Task. Copy out the entries word for word, from their first line through the line that contains "genus: Ocimum". Leave the pictures out.

Information provided.
— start —

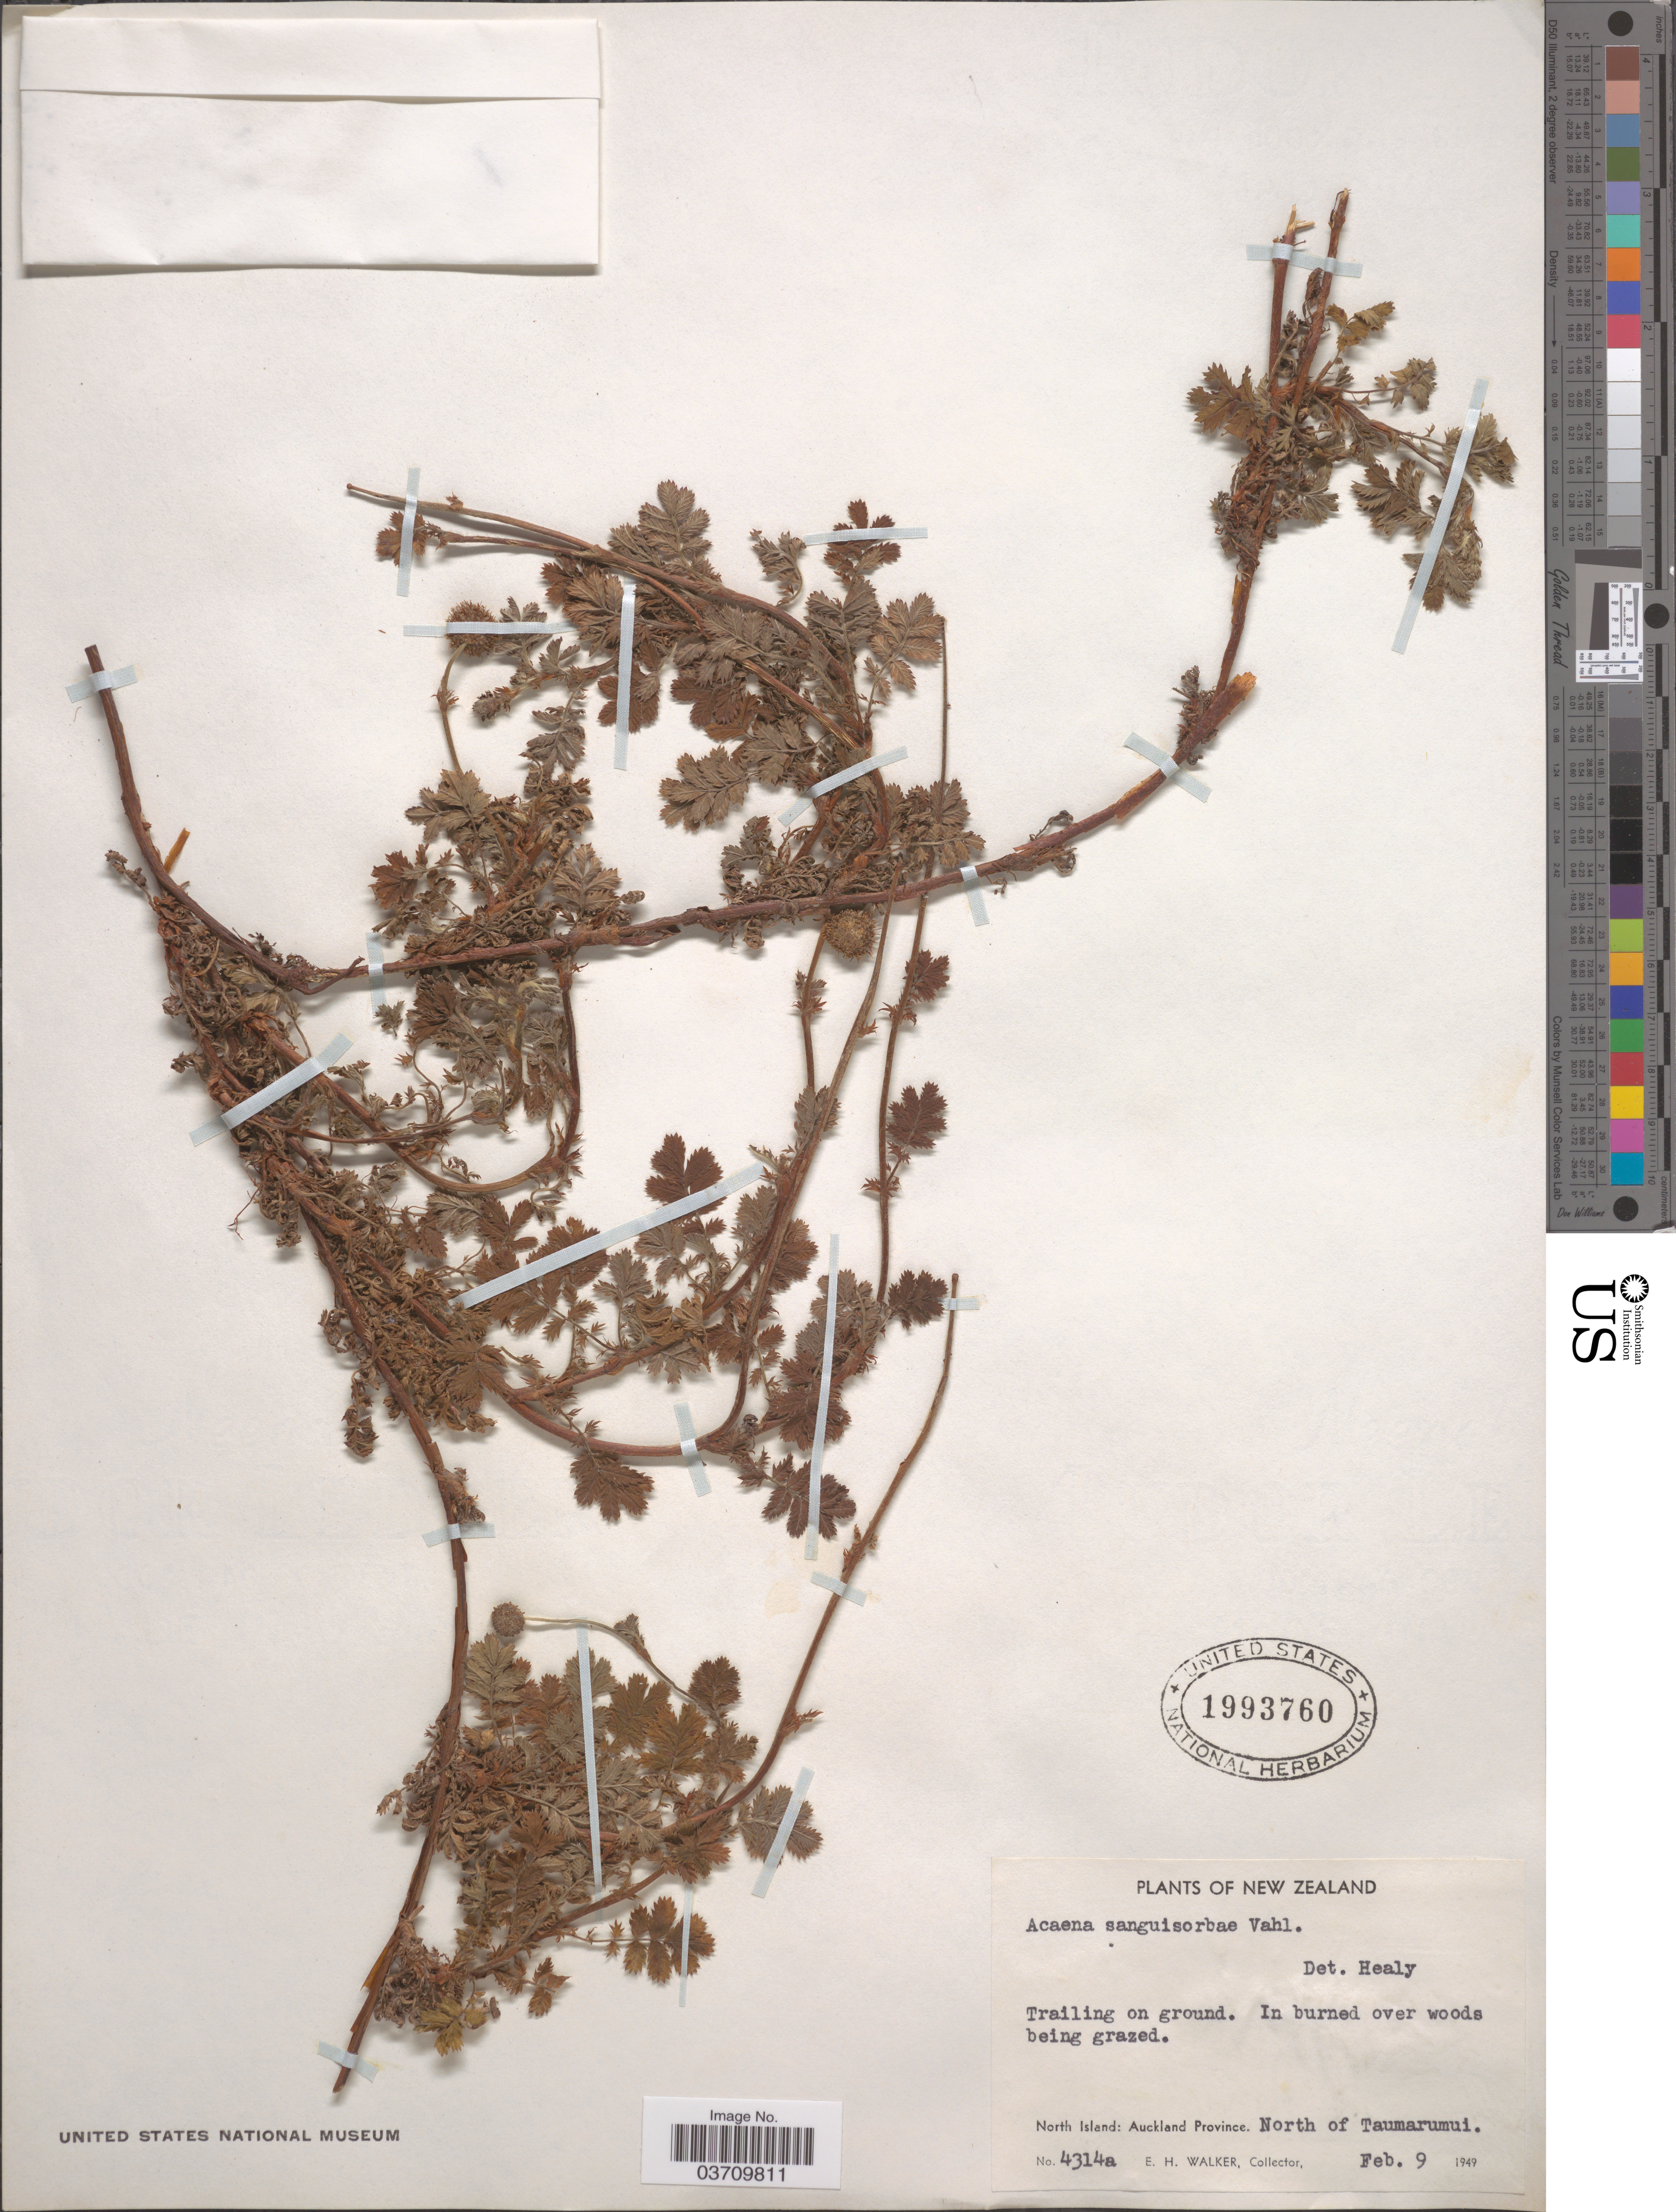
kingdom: Plantae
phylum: Tracheophyta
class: Magnoliopsida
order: Rosales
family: Rosaceae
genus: Acaena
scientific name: Acaena sanguisorbae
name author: Vahl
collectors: E. H. Walker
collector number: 4314a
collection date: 1949-02-09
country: New Zealand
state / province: Auckland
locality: North Island: North of Taumarumui.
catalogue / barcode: US 1993760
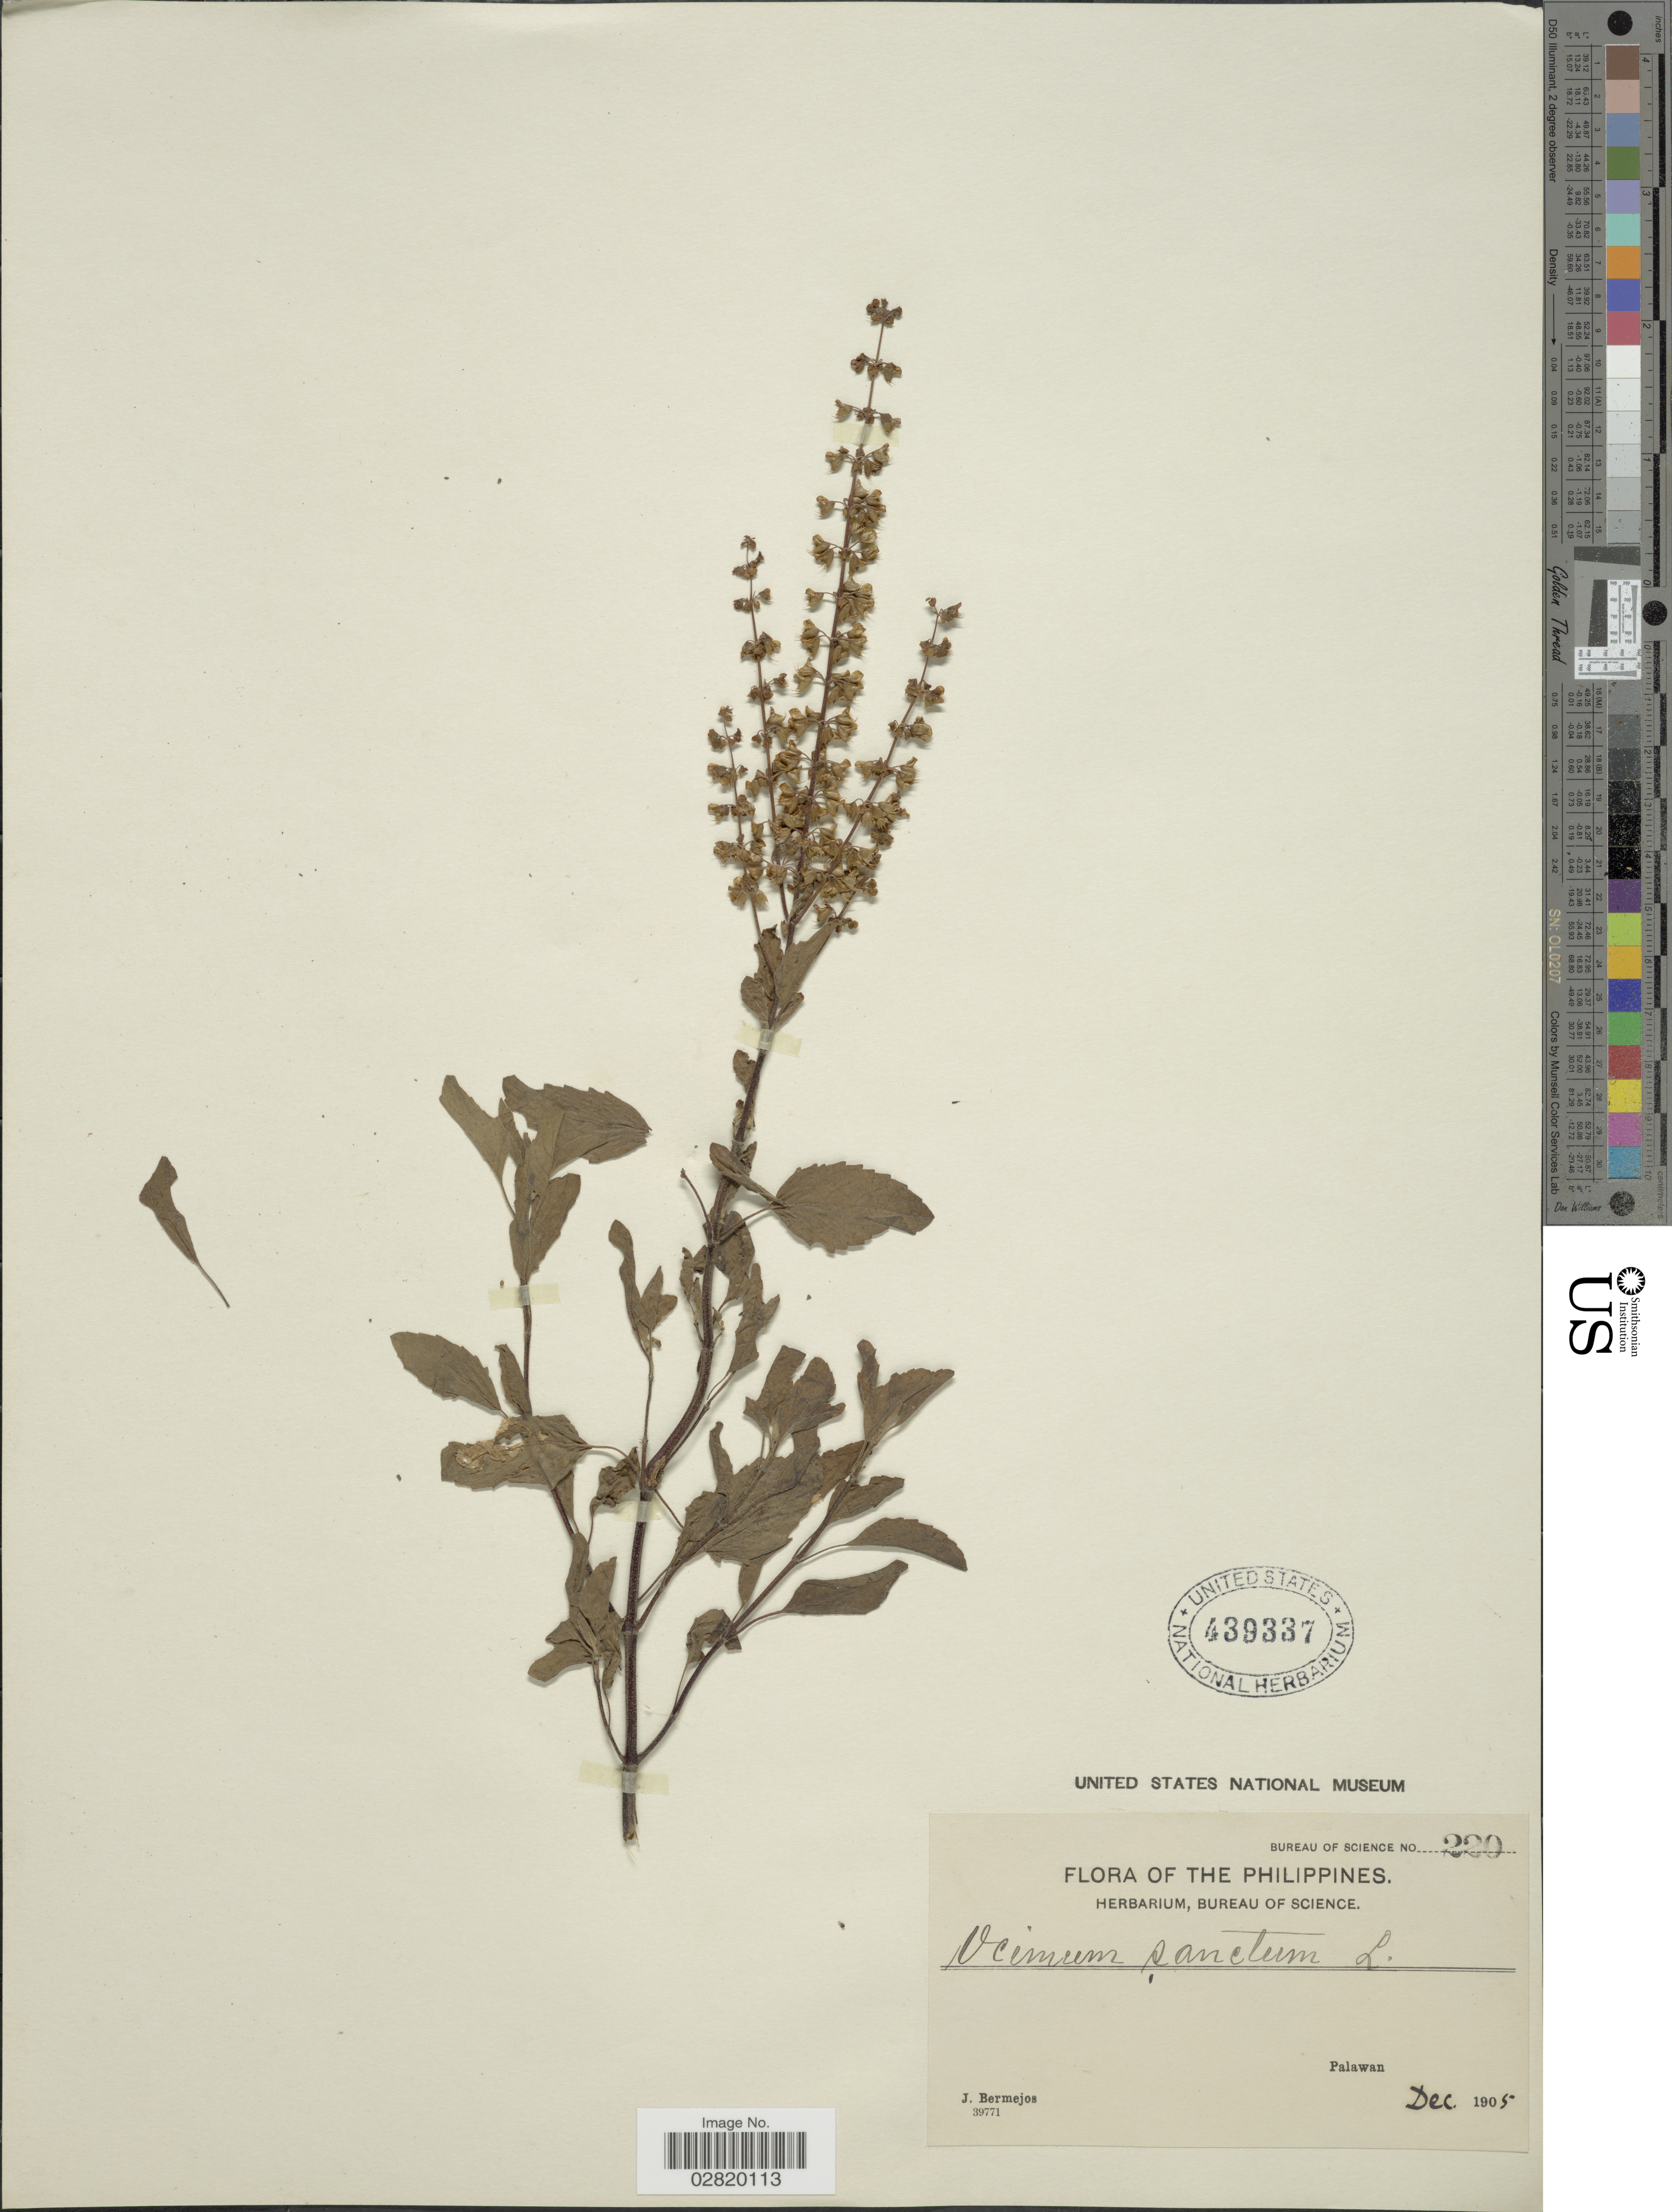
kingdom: Plantae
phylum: Tracheophyta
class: Magnoliopsida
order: Lamiales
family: Lamiaceae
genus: Ocimum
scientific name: Ocimum sanctum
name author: L.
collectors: J. Bermejos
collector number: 220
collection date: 1905-12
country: Philippines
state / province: Mimaropa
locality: Palawan.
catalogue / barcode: US 439337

— end —

Solution to the exercise.
kingdom: Plantae
phylum: Tracheophyta
class: Magnoliopsida
order: Rosales
family: Rosaceae
genus: Acaena
scientific name: Acaena sanguisorbae
name author: Vahl
collectors: E. H. Walker
collector number: 4314a
collection date: 1949-02-09
country: New Zealand
state / province: Auckland
locality: North Island: North of Taumarumui.
catalogue / barcode: US 1993760
kingdom: Plantae
phylum: Tracheophyta
class: Magnoliopsida
order: Lamiales
family: Lamiaceae
genus: Ocimum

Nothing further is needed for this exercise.